▶ _RECORDS FOR PROCESSING_:

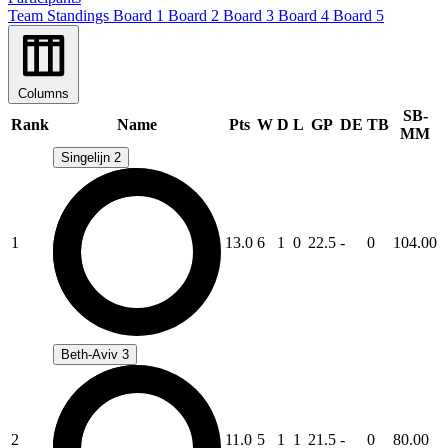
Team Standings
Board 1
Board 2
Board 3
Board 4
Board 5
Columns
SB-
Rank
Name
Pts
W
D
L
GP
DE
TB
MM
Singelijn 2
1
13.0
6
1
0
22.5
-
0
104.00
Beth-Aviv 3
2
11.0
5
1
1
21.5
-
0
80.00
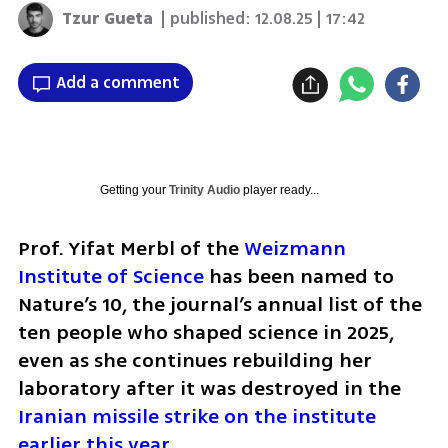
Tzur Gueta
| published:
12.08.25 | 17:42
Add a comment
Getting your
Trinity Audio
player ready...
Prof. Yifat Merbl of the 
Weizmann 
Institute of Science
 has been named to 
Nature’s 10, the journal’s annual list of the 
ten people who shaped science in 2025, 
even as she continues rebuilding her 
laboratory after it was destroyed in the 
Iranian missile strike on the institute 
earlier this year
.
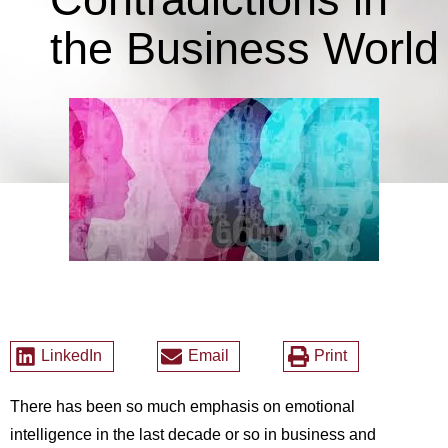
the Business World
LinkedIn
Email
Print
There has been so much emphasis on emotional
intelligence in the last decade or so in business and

--

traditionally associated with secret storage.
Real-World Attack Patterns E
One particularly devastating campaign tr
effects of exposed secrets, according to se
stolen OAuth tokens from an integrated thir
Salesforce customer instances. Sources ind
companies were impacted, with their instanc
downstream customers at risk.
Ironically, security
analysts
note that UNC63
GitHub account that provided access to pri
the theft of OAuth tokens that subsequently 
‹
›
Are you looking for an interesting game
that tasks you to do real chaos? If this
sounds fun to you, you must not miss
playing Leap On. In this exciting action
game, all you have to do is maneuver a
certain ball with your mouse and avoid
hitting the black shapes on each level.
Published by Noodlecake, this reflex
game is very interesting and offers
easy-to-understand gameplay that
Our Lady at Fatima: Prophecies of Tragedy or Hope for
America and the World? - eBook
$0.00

▶ _REQUIRED WORK_:
Write out every line in the data that holds the string "World".

▶ _ANSWER TO THIS TASK_:
the Business World
Real-World Attack Patterns E
America and the World? - eBook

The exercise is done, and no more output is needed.